Problem requirements
Go through the lines below and copy any that hold the string "Globus".

Records for processing
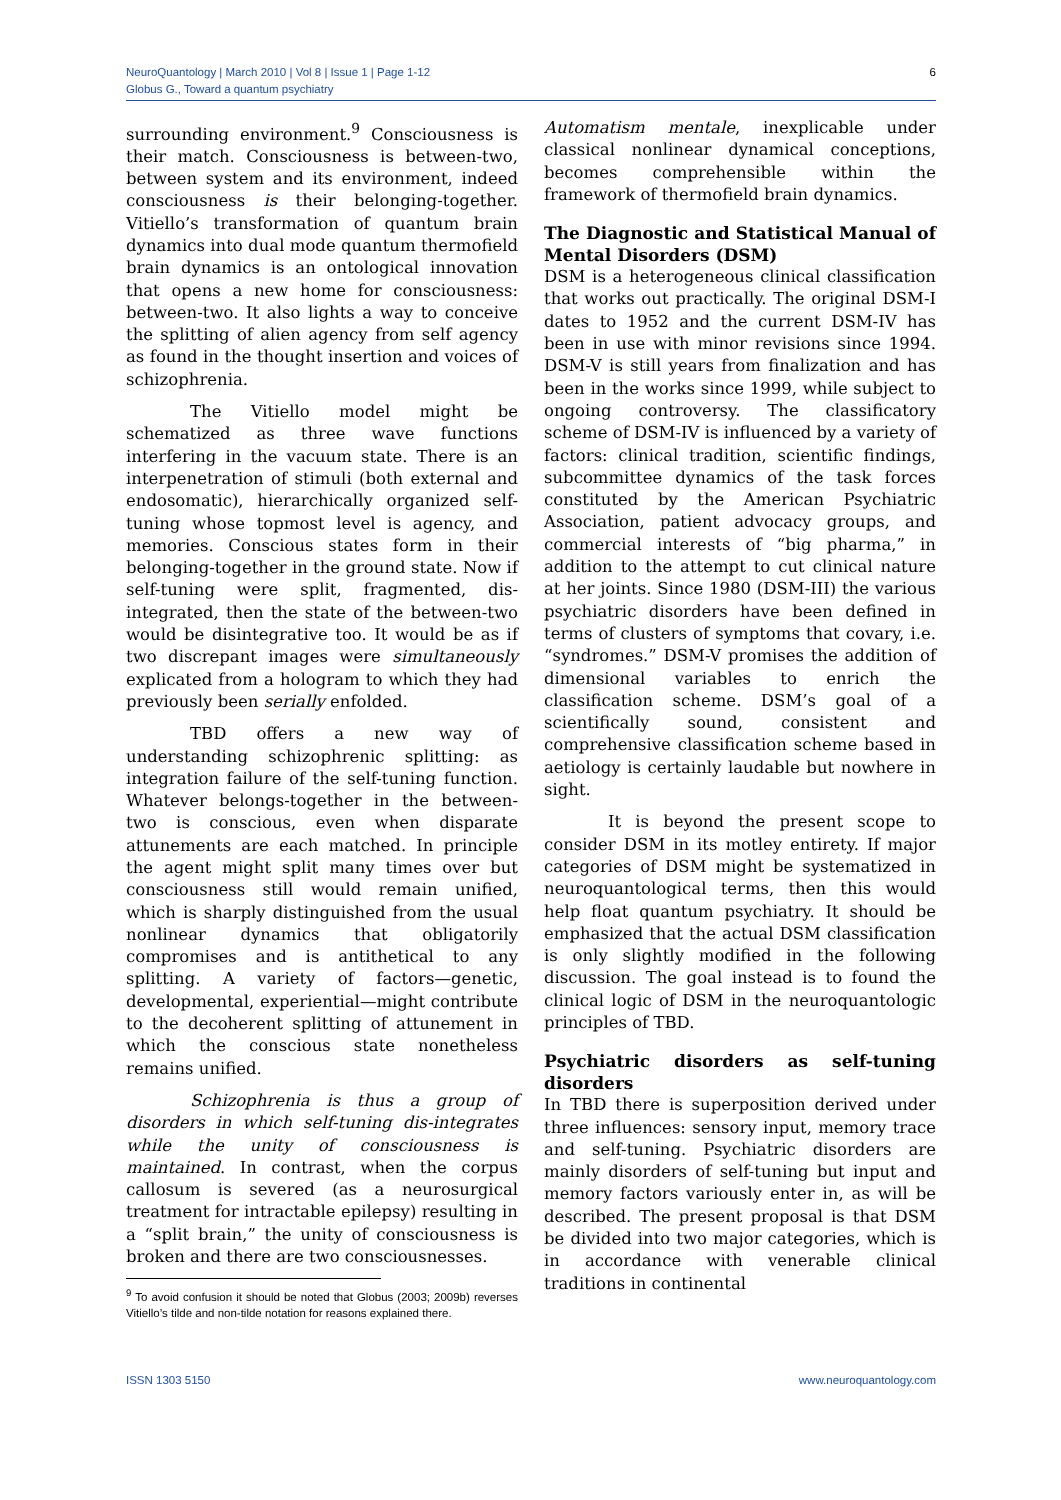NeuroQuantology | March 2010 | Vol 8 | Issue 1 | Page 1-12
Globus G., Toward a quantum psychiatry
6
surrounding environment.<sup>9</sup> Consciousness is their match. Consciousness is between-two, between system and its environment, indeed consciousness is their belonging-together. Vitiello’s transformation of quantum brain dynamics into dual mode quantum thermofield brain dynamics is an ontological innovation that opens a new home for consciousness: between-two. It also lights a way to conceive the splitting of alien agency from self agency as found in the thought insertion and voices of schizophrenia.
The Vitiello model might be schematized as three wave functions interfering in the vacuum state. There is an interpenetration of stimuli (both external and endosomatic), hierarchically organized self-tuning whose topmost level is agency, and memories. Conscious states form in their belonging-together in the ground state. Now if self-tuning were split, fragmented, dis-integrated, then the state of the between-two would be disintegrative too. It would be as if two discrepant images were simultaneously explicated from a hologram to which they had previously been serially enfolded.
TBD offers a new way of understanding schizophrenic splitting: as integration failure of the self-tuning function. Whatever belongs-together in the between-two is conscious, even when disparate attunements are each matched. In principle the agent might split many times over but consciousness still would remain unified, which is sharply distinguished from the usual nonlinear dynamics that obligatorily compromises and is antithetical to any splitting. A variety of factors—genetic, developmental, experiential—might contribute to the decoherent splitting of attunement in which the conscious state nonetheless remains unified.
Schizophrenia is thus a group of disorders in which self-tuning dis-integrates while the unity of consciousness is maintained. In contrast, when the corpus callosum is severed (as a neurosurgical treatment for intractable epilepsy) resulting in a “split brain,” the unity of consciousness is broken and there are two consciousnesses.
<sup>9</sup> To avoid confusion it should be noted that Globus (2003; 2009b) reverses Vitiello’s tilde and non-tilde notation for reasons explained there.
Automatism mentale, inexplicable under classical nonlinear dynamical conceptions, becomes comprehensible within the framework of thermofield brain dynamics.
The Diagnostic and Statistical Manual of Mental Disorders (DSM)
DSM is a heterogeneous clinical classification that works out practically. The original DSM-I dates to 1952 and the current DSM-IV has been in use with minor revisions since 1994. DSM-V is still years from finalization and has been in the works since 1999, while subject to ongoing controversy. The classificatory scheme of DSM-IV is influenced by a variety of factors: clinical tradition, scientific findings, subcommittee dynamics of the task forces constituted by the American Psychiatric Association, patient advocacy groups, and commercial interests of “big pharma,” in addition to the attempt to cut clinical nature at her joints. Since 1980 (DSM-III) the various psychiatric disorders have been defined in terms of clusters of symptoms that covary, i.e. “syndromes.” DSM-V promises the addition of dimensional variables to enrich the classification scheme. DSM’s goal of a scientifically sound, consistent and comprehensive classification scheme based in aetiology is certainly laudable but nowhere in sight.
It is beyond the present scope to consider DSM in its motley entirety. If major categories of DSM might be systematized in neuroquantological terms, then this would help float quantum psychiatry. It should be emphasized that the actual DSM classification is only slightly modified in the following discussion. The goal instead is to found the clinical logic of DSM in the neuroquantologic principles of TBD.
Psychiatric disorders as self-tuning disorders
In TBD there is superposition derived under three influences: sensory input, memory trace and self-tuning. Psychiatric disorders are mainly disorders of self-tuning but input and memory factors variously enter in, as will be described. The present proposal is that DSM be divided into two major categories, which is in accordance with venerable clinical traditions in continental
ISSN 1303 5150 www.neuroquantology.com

Task output
Globus G., Toward a quantum psychiatry
<sup>9</sup> To avoid confusion it should be noted that Globus (2003; 2009b) reverses Vitiello’s tilde and non-tilde notation for reasons explained there.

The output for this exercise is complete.